**YOUR ASSIGNMENT**
Please return every line of the listing that contains the string "local", matching case exactly.
*** DATA UNDER STUDY ***
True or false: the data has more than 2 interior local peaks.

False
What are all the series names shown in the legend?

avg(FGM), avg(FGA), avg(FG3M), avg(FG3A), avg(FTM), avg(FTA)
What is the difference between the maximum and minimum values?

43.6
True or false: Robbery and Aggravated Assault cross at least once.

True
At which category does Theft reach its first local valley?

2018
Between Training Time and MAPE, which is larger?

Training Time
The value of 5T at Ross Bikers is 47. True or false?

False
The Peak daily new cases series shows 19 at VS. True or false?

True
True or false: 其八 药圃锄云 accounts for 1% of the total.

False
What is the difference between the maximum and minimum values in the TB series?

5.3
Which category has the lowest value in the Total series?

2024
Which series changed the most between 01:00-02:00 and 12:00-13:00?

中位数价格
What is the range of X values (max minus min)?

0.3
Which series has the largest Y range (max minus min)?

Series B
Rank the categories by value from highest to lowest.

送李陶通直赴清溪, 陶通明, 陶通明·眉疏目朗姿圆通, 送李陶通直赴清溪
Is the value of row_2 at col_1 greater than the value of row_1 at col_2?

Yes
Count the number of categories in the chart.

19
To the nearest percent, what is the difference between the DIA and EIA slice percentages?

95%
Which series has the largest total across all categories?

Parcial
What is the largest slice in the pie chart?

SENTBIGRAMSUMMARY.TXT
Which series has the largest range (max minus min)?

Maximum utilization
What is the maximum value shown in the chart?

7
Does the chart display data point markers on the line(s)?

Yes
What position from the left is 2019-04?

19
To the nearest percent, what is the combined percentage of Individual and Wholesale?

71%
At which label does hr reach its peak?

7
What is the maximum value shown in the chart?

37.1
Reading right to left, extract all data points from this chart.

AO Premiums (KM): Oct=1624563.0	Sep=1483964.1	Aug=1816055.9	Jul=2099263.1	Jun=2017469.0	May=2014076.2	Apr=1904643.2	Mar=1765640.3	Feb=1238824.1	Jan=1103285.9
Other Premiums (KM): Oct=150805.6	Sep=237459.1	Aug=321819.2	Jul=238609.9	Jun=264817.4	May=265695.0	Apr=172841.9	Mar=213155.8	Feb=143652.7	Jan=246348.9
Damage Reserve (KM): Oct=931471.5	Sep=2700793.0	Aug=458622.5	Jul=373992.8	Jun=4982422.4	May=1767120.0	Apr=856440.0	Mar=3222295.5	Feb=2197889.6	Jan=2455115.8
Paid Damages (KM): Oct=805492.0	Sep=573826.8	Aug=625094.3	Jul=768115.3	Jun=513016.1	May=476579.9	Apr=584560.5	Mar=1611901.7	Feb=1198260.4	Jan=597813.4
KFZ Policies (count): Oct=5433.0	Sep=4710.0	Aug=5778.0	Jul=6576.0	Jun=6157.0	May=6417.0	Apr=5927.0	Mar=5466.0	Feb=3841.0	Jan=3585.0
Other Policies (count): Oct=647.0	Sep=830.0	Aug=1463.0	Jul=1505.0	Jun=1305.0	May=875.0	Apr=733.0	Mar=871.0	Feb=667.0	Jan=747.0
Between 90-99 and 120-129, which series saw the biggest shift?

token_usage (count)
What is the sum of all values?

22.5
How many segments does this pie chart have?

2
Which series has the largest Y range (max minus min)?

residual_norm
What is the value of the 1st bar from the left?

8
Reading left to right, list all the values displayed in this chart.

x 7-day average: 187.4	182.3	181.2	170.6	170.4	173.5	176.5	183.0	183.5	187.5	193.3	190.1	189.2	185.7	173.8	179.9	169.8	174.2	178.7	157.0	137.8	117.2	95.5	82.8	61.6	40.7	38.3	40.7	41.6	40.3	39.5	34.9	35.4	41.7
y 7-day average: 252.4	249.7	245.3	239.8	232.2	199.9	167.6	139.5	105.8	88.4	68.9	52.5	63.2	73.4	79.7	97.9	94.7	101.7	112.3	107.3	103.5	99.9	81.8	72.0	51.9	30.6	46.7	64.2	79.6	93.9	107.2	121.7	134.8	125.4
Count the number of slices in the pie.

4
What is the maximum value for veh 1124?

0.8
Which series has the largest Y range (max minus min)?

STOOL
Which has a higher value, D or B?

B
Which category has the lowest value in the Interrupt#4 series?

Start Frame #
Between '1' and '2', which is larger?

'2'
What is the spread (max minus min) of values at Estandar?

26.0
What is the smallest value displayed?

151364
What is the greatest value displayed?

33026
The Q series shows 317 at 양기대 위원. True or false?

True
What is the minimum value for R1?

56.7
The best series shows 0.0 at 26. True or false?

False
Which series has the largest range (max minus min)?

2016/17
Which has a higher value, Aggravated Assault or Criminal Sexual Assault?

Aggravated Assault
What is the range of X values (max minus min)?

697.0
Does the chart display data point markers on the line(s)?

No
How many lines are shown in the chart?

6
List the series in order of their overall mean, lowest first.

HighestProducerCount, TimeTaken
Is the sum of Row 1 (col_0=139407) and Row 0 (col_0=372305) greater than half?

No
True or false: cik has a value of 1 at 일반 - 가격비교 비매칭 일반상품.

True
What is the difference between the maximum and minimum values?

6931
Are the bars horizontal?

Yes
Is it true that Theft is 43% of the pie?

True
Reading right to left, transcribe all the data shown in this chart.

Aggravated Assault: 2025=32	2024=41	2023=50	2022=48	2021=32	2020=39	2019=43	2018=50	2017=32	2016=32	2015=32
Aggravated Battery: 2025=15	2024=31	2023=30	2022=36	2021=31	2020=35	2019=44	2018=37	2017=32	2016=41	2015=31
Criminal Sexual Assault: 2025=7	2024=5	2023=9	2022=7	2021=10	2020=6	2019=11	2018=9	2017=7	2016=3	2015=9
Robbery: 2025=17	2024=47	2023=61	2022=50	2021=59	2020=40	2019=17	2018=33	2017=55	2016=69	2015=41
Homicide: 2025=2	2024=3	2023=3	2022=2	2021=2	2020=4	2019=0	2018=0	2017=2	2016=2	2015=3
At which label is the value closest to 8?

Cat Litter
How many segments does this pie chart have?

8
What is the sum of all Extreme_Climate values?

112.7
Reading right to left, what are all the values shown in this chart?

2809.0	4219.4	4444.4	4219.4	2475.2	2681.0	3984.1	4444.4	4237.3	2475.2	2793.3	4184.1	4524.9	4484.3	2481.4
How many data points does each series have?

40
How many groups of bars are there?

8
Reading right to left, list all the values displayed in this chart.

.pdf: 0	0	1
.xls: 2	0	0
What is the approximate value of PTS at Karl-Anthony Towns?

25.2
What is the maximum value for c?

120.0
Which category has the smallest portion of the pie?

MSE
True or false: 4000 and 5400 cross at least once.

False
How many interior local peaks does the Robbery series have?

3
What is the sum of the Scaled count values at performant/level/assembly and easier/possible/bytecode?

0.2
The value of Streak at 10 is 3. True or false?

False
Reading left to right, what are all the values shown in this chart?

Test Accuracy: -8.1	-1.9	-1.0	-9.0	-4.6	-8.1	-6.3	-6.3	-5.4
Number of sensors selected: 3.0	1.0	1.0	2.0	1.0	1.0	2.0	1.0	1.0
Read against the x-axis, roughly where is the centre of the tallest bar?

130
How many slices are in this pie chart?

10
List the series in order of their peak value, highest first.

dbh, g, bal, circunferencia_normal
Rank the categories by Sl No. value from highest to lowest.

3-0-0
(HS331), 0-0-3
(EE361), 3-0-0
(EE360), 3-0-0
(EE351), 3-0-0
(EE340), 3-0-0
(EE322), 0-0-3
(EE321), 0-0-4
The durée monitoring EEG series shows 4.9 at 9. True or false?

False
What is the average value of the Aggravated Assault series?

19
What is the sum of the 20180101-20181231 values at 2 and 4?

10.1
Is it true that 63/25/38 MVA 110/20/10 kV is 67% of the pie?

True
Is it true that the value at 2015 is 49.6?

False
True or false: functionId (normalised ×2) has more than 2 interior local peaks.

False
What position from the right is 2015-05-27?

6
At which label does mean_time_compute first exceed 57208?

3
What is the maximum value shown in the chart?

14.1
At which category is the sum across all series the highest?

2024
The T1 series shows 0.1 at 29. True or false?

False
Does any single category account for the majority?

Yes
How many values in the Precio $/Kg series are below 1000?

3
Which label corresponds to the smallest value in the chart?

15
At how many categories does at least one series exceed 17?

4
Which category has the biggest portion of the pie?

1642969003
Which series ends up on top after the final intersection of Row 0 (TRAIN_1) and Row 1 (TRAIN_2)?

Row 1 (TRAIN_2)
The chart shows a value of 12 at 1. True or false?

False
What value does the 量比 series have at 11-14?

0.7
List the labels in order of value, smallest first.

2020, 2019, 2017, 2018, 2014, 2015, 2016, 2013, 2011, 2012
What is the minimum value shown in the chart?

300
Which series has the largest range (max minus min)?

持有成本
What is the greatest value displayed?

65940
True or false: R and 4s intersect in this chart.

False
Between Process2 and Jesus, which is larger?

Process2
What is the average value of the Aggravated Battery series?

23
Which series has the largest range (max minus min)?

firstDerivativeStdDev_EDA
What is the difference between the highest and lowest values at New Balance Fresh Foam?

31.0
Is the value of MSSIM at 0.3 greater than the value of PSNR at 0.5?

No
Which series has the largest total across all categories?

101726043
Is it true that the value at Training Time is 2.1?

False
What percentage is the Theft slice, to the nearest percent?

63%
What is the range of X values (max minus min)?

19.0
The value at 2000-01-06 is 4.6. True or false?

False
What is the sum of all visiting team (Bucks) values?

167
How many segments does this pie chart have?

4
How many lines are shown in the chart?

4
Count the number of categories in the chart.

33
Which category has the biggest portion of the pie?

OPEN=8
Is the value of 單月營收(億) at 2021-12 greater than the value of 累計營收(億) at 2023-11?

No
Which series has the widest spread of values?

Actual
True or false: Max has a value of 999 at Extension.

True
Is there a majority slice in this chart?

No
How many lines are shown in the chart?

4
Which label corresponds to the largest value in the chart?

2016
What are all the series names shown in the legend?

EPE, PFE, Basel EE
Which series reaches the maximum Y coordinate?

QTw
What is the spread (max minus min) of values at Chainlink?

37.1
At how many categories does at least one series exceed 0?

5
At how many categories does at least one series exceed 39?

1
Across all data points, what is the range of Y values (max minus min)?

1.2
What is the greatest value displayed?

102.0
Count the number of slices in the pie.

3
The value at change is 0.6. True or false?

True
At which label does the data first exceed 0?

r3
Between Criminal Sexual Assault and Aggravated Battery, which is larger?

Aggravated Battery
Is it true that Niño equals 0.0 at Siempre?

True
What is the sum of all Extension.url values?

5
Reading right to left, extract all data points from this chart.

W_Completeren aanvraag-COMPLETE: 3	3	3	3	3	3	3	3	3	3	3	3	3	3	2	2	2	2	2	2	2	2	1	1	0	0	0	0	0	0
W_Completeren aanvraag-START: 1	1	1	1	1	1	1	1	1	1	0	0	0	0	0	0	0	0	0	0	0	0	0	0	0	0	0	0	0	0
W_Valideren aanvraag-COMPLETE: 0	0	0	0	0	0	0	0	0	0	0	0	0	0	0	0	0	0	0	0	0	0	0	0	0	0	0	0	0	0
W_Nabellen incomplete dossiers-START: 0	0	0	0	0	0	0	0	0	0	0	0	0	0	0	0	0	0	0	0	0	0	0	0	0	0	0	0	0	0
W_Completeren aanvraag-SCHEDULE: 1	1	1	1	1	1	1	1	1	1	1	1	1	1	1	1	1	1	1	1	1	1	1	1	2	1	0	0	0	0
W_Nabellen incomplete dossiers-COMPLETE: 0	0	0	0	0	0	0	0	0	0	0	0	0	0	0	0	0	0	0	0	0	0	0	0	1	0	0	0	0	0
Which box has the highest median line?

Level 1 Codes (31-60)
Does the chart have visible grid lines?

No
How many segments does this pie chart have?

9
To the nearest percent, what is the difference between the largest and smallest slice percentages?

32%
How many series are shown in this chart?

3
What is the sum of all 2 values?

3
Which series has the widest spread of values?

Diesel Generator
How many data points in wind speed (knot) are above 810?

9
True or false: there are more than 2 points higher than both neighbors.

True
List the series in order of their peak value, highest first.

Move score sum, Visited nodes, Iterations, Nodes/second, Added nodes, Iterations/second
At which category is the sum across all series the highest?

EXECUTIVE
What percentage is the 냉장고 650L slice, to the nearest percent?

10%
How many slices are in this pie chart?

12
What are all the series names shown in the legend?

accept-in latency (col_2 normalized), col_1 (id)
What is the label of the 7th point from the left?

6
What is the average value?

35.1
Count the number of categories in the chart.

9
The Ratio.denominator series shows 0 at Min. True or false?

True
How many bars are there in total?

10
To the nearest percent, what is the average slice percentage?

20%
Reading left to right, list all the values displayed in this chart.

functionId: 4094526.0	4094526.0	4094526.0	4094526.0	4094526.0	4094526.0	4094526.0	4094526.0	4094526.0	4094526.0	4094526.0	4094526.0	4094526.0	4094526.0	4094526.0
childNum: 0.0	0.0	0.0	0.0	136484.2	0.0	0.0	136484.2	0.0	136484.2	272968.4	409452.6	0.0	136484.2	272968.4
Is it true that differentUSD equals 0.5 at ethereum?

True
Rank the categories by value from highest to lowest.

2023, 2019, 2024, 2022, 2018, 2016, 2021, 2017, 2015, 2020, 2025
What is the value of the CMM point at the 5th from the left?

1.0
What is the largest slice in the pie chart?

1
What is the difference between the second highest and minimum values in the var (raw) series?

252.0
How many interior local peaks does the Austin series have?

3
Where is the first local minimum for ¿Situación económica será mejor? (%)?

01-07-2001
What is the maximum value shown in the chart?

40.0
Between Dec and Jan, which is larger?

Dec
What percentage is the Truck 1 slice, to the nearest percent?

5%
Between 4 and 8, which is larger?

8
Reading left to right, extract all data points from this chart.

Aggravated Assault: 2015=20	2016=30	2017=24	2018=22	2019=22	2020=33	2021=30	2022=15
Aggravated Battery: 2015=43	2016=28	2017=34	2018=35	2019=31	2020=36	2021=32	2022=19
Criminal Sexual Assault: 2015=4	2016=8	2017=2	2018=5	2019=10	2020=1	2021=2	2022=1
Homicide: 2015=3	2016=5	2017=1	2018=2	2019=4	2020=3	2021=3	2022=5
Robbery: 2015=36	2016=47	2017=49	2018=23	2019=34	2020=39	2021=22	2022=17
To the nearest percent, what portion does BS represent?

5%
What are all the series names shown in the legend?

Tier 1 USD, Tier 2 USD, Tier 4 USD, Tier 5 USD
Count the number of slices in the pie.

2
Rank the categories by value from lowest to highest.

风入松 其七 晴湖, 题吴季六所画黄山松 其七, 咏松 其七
*** End of DATA UNDER STUDY ***
**ANSWER BELOW**
True or false: the data has more than 2 interior local peaks.
At which category does Theft reach its first local valley?
How many interior local peaks does the Robbery series have?
True or false: functionId (normalised ×2) has more than 2 interior local peaks.
How many interior local peaks does the Austin series have?
Where is the first local minimum for ¿Situación económica será mejor? (%)?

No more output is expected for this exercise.